Skip to content
  • Ömer Sinan Ağacan's avatar
    Fix global_link of TSOs for threads reachable via dead weaks · cfcc3c9a
    Ömer Sinan Ağacan authored and Marge Bot's avatar Marge Bot committed
    Fixes #17785
    
    Here's how the problem occurs:
    
    - In generation 0 we have a TSO that is finished (i.e. it has no more
      work to do or it is killed).
    
    - The TSO only becomes reachable after collectDeadWeakPtrs().
    
    - After collectDeadWeakPtrs() we switch to WeakDone phase where we don't
      move TSOs to different lists anymore (like the next gen's thread list
      or the resurrected_threads list).
    
    - So the TSO will never be moved to a generation's thread list, but it
      will be promoted to generation 1.
    
    - Generation 1 collected via mark-compact, and because the TSO is
      reachable it is marked, and its `global_link` field, which is bogus at
      this point (because the TSO is not in a list), will be threaded.
    
    - Chaos ensues.
    
    In other words, when these conditions hold:
    
    - A TSO is reachable only after collectDeadWeakPtrs()
    - It's finished (what_next is ThreadComplete or ThreadKilled)

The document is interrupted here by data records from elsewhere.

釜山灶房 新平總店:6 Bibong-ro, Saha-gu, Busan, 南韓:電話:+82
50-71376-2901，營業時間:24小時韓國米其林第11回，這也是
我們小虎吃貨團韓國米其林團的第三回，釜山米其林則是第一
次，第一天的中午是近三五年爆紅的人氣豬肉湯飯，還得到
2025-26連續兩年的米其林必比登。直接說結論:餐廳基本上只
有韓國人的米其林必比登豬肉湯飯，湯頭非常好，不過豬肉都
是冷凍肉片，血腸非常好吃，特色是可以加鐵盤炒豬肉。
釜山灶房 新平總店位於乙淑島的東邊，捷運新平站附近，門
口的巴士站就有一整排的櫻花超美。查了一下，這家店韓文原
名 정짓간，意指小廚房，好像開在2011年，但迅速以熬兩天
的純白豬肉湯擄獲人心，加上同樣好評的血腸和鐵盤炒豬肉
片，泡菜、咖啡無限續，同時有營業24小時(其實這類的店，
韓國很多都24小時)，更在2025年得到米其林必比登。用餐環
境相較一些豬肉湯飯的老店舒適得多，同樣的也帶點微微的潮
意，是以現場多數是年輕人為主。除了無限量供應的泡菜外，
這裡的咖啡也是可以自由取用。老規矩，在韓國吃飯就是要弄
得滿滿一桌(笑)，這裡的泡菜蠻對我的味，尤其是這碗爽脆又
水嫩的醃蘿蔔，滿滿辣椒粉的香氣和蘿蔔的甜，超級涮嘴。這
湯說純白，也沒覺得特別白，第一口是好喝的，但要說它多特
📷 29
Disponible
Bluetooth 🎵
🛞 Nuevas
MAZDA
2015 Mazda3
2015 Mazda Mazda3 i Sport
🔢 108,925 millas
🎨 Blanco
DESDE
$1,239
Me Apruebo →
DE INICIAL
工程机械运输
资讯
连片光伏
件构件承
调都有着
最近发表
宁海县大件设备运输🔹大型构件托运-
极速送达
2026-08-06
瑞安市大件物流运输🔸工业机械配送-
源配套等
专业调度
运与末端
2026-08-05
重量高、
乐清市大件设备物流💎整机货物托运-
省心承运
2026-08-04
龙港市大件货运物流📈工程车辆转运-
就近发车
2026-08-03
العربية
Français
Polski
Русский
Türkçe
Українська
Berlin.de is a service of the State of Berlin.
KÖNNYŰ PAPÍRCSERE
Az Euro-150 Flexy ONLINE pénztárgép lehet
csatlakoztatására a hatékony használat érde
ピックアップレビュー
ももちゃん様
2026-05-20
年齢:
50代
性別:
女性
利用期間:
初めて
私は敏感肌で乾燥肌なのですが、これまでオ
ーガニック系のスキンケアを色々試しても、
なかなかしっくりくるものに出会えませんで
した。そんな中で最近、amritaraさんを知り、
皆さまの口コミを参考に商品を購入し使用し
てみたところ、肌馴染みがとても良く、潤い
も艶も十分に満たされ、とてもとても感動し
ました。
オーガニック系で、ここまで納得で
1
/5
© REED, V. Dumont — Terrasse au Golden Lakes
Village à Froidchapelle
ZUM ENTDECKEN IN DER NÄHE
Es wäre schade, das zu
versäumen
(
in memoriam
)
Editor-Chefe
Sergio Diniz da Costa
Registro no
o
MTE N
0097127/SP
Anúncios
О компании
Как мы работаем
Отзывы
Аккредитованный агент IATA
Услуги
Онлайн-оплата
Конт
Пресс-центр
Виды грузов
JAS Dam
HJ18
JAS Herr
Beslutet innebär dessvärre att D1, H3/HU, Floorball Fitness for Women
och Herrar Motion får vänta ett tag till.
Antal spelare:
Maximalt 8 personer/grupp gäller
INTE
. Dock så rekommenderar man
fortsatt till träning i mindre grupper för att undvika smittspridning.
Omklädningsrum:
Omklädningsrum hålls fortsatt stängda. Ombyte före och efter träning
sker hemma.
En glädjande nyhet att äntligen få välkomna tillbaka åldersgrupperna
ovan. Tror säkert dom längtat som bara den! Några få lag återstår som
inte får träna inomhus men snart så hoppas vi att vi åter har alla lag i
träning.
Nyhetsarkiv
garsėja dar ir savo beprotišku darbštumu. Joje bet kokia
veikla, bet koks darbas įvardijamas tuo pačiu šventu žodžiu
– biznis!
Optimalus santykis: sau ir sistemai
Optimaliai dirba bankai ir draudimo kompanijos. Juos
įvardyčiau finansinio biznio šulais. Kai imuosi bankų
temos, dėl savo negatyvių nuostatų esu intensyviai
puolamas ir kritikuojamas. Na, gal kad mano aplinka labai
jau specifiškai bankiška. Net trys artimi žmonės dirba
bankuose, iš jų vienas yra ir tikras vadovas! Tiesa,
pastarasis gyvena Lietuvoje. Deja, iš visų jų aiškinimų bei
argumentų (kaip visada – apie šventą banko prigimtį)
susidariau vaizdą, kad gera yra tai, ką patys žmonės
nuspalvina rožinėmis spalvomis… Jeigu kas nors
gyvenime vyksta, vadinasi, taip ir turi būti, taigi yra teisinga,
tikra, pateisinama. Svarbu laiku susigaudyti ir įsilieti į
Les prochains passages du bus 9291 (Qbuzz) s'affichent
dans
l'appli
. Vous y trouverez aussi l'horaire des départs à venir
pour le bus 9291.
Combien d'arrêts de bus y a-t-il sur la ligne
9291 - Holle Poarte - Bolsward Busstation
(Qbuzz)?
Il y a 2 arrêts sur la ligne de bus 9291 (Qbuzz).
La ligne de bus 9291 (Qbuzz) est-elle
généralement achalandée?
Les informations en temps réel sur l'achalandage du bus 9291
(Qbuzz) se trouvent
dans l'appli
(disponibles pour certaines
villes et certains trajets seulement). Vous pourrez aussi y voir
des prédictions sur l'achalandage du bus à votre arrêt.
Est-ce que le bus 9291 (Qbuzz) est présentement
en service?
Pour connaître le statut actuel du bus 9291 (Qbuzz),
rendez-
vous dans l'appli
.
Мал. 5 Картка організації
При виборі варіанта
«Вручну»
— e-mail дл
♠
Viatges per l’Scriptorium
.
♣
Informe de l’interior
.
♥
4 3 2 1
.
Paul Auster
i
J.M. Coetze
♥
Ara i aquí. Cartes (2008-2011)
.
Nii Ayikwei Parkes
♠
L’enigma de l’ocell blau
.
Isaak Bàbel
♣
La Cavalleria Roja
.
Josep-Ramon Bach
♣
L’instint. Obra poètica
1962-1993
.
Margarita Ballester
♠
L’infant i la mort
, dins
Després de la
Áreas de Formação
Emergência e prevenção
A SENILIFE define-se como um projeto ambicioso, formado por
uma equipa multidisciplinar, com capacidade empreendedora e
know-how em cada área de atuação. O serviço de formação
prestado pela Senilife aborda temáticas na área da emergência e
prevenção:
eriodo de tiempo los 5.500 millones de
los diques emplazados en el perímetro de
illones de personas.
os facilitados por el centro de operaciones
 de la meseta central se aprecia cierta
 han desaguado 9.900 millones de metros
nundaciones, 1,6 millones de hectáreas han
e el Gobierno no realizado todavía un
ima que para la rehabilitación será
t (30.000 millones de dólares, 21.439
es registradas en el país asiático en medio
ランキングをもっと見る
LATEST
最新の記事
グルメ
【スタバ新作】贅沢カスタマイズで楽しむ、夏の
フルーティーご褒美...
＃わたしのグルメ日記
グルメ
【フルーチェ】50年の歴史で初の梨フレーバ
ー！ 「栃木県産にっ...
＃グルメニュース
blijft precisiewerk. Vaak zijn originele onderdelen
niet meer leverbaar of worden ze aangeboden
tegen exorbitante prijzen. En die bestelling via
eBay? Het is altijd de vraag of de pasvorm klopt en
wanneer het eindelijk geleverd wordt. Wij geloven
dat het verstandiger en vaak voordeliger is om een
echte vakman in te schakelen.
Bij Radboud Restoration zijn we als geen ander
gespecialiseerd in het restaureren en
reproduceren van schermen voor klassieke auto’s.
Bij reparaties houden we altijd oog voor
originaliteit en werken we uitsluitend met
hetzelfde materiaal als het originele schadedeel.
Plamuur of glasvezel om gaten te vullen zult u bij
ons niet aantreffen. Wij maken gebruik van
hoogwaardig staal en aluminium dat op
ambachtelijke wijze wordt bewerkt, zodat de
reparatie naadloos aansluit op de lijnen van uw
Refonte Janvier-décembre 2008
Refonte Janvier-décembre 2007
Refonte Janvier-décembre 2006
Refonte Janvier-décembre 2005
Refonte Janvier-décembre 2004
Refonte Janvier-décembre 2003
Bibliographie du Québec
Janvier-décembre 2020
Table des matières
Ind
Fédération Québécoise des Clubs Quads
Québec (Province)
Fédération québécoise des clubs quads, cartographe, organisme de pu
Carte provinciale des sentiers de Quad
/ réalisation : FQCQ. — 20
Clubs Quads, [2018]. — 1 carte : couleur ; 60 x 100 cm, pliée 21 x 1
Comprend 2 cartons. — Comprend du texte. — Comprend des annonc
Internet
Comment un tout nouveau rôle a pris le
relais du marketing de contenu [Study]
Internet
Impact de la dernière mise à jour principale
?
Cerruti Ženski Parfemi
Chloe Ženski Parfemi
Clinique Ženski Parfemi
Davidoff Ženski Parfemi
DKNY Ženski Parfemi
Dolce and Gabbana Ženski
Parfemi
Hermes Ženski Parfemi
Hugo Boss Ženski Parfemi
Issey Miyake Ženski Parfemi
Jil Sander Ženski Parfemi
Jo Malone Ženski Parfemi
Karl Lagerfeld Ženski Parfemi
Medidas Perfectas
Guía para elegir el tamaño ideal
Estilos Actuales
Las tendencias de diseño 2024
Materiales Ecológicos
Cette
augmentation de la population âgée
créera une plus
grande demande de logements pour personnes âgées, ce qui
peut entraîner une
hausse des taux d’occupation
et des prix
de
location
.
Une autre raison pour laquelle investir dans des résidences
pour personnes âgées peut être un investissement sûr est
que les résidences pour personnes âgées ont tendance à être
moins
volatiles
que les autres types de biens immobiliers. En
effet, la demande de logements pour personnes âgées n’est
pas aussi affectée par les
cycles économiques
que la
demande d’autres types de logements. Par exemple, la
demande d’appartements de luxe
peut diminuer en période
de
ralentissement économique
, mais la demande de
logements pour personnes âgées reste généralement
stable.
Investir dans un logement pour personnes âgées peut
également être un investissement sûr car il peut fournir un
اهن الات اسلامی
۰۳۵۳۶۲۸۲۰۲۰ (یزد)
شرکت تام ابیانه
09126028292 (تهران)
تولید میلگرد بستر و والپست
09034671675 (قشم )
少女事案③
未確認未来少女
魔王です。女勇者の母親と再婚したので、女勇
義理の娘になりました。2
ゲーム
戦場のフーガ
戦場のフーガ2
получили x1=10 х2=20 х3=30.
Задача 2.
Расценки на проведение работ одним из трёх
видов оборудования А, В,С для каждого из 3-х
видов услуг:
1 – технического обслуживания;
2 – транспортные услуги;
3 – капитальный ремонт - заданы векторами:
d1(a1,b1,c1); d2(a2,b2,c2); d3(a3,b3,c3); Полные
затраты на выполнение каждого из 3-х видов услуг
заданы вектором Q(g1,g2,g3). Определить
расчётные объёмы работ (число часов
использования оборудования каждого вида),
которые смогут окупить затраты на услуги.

    - It's retained by mark-compact collector (moving collector doesn't
      evacuate the global_list field)
    
    We end up doing random mutations on the heap because the TSO's
    global_list field is not valid, but it still looks like a heap pointer
    so we thread it during compacting GC.
    
    The fix is simple: when we traverse old_threads lists to resurrect
    unreachable threads the threads that won't be resurrected currently
    stays on the old_threads lists. Those threads will never be visited
    again by MarkWeak so we now reset the global_list fields. This way
    compacting GC does not thread pointers to nowhere.
    
    Testing
    -------
    
    The reproducer in #17785 is quite large and hard to build, because of
    the dependencies, so I'm not adding a regression test.
    
    In my testing the reproducer would take a less than 5 seconds to run,
    and once in every ~5 runs would fail with a segfault or an assertion
    error. In other cases it also fails with a test failure. Because the
    tests never fail with the bug fix, assuming the code is correct, this
    also means that this bug can sometimes lead to incorrect runtime
    results.
    
    After the fix I was able to run the reproducer repeatedly for about an
    hour, with no runtime crashes or test failures.
    
    To run the reproducer clone the git repo:
    
        $ git clone https://github.com/osa1/streamly --branch ghc-segfault
    
    Then clone primitive and atomic-primops from their git repos and point
    to the clones in cabal.project.local. The project should then be
    buildable using GHC HEAD. Run the executable `properties` with `+RTS -c
    -DZ`.
    
    In addition to the reproducer above I run the test suite using:
    
        $ make slowtest EXTRA_HC_OPTS="-debug -with-rtsopts=-DS \
            -with-rtsopts=-c +RTS -c -RTS" SKIPWAY='nonmoving nonmoving_thr'
    
    This enables compacting GC always in both GHC when building the test
    programs and when running the test programs, and also enables sanity
    checking when running the test programs. These set of flags are not
    compatible for all tests so there are some failures, but I got the same
    set of failures with this patch compared to GHC HEAD.
    cfcc3c9a